The songs fall into groups. There are actually two songs about clowns -- the title song, written by Kooshian, and "Three Clowns" by Wayne Shorter. Another clown shows up in the song "Koko," inspired by Max Fleischer's Out of the Inkwell cartoons. Other songs in this category include "Porkypine," in honor of one of my own comic-strip heroes, Walt Kelly's Pogo, and "Ignatz," a "tribute to the character in George Herriman's Krazy Kat comic strip."
Another category is that of slightly off-center, cult television shows -- Hugo Montenegro's "I Dream of Jeannie," Lalo Schifrin's "Mannix," Irving Szathmary's "Get Smart," and John Williams's (then writing as Johnny Williams) "Lost in Space." Thrown into the mix without a category are Hoagy Carmichael's "Skylark," Kooshian's "Christmas Day, My Favorite Day," and Dan Hicks's "I Scare Myself." And to close this trip down memory lane, what else but Leigh Harline's "When You Wish upon a Star," from my own favorite animated film, Pinocchio.

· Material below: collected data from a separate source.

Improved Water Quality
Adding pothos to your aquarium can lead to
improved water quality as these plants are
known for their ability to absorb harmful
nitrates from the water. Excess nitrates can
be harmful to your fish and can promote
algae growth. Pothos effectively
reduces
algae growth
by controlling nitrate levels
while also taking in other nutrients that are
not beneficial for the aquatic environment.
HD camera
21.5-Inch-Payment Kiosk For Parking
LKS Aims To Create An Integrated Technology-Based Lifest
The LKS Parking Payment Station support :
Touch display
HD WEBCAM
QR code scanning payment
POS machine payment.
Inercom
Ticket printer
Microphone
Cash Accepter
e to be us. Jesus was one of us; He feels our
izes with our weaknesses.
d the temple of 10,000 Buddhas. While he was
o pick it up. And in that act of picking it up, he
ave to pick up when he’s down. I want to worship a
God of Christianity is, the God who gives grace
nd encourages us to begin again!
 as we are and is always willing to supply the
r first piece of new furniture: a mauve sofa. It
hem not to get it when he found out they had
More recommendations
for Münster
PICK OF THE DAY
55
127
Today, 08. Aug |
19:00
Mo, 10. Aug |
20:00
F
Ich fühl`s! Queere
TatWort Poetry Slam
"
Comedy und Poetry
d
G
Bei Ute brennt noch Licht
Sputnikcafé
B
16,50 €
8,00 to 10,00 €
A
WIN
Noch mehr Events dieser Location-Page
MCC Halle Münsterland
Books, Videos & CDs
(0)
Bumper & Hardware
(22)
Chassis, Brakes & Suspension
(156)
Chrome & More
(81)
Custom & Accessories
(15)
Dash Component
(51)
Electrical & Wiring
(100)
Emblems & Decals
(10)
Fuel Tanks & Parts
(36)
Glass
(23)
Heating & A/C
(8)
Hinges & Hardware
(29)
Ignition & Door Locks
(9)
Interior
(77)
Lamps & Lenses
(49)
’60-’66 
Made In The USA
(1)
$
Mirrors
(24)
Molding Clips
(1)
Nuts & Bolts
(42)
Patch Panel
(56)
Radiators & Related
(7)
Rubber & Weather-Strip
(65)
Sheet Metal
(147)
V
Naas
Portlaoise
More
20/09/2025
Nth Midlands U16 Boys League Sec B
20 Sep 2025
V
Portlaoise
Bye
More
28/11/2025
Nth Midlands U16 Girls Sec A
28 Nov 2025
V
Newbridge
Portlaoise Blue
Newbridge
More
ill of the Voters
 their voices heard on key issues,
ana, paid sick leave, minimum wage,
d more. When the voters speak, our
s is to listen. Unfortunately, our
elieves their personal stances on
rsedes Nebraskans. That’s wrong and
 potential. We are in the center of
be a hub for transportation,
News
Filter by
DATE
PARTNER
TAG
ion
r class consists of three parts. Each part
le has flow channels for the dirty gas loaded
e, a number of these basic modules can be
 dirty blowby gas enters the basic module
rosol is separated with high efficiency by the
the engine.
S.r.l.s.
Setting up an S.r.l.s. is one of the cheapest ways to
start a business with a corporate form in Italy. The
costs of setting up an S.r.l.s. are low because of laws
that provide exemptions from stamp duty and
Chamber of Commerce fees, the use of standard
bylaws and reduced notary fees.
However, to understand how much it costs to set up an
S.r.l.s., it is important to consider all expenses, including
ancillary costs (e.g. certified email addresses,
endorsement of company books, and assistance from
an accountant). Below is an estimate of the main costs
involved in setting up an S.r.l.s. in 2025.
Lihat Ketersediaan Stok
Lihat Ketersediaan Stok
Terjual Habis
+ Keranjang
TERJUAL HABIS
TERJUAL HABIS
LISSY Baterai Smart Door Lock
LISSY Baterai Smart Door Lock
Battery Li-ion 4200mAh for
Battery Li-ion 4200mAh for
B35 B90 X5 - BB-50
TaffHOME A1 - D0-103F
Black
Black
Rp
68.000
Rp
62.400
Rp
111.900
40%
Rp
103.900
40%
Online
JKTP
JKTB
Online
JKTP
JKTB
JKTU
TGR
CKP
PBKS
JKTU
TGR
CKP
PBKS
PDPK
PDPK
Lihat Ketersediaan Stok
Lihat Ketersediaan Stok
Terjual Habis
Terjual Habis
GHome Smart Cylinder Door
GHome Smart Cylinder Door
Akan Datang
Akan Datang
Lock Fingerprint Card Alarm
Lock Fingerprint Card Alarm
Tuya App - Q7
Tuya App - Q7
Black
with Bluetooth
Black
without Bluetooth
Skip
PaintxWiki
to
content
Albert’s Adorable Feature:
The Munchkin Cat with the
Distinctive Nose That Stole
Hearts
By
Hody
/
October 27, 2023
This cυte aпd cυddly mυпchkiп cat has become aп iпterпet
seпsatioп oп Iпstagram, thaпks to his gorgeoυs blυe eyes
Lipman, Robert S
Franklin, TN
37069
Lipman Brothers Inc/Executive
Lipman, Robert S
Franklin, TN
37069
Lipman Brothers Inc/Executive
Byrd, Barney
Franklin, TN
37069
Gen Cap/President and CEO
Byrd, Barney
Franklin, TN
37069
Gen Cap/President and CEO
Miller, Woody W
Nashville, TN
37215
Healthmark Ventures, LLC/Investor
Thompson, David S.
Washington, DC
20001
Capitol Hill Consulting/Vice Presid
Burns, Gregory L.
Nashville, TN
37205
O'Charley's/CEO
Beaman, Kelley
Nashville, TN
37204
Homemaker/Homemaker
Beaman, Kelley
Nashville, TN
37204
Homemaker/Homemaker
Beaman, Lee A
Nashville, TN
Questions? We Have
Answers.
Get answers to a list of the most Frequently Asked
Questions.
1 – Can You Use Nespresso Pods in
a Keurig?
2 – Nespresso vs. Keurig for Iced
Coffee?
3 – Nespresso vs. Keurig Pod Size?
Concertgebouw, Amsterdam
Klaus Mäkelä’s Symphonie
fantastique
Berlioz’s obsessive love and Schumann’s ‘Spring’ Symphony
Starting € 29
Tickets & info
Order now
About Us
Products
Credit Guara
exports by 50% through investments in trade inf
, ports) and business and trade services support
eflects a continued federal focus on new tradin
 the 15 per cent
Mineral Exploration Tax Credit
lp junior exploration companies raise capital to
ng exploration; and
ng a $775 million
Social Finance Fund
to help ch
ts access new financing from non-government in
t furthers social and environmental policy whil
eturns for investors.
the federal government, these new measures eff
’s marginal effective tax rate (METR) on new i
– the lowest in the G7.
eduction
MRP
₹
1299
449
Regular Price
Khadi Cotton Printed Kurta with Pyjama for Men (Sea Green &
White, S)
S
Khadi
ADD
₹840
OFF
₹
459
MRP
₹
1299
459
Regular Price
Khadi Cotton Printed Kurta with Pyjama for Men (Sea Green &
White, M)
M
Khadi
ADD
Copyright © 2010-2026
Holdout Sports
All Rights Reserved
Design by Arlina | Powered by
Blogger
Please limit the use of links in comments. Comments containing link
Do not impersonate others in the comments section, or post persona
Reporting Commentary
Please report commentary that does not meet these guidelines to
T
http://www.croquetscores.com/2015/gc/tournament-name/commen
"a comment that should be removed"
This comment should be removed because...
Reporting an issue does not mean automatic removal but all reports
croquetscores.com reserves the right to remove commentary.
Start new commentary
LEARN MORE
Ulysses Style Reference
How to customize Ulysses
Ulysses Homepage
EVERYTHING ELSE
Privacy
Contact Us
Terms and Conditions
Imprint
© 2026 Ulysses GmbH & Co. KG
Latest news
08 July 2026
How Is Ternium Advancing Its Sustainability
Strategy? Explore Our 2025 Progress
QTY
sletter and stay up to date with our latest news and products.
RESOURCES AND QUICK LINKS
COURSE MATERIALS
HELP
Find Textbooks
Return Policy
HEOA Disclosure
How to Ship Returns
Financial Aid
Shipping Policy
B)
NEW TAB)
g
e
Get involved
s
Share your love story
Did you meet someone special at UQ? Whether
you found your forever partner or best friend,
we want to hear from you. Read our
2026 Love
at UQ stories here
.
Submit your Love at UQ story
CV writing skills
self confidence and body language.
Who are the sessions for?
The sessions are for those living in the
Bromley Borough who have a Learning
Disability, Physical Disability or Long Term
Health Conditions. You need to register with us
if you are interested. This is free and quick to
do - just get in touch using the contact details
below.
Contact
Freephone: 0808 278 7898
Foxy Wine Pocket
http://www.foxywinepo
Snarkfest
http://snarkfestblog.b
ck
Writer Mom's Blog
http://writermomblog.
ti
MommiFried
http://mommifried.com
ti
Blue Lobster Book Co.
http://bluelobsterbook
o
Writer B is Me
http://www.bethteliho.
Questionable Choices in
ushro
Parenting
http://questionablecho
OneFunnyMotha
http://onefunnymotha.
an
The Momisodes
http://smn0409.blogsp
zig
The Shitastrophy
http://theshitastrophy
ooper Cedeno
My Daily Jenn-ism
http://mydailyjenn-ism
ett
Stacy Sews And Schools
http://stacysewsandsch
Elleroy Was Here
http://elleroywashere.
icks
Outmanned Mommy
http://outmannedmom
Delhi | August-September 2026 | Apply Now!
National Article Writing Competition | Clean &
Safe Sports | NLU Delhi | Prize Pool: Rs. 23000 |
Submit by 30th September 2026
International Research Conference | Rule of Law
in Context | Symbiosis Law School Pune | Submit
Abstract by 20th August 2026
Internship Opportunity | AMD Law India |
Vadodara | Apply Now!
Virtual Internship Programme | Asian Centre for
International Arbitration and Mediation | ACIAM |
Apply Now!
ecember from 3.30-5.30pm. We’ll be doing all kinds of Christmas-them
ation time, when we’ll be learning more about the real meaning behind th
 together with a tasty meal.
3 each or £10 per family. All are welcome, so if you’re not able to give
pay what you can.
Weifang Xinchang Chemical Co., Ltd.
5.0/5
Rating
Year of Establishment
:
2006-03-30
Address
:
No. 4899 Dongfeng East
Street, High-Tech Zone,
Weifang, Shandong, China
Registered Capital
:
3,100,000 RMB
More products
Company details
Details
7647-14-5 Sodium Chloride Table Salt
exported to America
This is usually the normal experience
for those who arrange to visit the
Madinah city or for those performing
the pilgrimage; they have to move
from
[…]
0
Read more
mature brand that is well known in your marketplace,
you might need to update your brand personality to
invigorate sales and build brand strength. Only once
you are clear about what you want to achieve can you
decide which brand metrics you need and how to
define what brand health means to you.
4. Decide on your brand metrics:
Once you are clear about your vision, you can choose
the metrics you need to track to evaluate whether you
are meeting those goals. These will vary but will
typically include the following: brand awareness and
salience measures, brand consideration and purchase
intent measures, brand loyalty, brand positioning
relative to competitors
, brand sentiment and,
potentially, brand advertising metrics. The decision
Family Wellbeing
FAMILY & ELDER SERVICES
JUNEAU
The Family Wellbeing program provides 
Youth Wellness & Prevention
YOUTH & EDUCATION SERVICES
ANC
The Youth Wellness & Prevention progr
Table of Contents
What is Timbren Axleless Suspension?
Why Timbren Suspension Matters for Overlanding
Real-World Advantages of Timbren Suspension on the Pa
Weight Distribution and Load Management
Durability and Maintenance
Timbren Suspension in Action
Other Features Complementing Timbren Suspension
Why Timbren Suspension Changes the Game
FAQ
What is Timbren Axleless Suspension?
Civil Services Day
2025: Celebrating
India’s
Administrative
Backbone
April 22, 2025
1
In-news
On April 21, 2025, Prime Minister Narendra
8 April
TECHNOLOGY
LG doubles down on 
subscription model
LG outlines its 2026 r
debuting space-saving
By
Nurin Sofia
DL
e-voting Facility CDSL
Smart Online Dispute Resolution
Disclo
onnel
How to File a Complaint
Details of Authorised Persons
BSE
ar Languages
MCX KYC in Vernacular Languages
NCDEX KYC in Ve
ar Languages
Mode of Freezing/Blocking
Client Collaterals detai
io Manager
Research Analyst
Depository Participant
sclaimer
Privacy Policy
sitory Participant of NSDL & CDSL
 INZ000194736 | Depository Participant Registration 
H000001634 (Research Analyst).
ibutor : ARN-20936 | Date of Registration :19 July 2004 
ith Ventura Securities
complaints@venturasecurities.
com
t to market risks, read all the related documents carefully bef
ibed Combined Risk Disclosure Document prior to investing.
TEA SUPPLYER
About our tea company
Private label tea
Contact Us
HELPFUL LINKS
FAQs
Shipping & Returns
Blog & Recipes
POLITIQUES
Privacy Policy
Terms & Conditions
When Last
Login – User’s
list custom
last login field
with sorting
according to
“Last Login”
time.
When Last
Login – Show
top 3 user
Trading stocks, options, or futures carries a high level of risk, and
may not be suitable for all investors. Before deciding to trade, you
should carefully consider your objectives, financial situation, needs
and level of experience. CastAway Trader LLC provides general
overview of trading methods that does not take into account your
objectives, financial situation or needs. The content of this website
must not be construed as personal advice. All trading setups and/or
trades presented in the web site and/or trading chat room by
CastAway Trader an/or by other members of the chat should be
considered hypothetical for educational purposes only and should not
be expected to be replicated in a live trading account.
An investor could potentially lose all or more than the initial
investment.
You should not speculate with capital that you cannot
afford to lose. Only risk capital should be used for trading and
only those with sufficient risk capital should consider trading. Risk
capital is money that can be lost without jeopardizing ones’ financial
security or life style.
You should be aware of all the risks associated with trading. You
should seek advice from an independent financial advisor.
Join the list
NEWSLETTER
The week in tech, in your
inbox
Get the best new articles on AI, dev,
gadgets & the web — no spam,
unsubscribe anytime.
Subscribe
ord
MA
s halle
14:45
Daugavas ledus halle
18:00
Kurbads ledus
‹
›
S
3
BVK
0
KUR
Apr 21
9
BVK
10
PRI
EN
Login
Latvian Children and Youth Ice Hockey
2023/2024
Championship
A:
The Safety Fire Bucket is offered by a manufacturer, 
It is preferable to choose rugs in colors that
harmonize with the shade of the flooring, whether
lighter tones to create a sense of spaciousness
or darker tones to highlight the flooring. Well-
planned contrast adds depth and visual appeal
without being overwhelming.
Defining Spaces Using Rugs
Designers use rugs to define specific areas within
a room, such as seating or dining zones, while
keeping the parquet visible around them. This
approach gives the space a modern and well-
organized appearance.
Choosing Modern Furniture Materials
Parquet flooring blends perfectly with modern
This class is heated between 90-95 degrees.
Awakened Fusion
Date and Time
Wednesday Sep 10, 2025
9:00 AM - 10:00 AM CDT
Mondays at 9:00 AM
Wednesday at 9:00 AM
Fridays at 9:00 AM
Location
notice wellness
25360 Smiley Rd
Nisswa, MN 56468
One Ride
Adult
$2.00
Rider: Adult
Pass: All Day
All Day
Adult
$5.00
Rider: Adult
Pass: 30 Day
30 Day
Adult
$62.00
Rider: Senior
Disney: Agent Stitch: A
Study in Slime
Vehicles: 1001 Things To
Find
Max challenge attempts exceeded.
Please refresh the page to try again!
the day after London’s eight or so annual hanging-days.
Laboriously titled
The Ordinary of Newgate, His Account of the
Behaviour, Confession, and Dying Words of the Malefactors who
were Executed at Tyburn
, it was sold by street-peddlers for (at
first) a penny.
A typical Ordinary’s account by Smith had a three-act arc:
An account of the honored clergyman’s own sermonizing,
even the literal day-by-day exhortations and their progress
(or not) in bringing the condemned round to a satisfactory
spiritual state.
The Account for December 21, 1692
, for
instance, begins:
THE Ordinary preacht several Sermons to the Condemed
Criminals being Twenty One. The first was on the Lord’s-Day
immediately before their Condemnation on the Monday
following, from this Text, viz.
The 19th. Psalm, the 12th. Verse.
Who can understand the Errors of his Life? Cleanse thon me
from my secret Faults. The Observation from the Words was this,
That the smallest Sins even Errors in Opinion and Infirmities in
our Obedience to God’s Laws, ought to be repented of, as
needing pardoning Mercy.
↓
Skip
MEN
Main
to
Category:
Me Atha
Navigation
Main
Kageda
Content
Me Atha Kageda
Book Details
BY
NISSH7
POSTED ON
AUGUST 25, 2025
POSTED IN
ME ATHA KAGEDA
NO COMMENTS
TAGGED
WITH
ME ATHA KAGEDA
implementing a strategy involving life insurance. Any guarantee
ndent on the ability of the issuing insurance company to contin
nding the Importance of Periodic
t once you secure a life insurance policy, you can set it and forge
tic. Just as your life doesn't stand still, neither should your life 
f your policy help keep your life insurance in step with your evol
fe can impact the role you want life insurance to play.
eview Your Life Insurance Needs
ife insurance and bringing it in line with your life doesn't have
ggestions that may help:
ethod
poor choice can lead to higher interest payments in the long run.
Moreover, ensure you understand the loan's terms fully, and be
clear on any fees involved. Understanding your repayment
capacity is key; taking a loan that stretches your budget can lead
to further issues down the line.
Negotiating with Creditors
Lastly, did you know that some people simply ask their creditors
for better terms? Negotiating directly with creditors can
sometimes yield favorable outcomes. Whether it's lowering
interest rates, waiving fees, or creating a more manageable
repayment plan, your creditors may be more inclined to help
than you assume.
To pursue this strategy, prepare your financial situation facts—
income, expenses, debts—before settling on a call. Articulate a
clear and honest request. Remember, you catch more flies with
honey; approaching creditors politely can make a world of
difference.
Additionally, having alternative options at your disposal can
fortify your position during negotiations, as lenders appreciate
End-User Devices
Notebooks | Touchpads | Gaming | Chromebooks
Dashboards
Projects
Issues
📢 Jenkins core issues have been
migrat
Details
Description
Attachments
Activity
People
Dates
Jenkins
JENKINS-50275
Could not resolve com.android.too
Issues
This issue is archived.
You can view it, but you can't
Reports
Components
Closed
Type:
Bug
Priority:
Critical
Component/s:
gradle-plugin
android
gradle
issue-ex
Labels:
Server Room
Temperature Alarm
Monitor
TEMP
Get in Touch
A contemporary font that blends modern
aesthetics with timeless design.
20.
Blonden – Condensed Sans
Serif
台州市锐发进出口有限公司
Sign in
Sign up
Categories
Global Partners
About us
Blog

"Koko" is the number that gets a dazzling circus treatment, with a few familiar tunes thrown in. The rest are performed in affectionate arrangements that are simply fun. Kooshian is the keyboard player throughout on piano and electronic keyboard. Joining him is saxophonist Jeff Lederer, who can make playing filigree scales sound like fun, whether on soprano, tenor, or flute. Mat Jodrell is a solid trumpet player, and the various combinations of bass and drums are all stellar. The players are seasoned professionals, and they play like it.
The recorded sound has lots of presence and is pretty close-up without being overly aggressive. There is a lot of width to the soundstage and moderate depth for the drums. Those parameters work for this collection.
Clowns Will Be Arriving is an upbeat, fun collection that's easy on the ear. If you need something substantial yet fun to chase the blues away, this is the album.
Be sure to listen to: The bowed and plucked bass work on "Skylark" from Morrie Louden is simply outstanding. After you hear the song once, play it again and listen to just the bass line.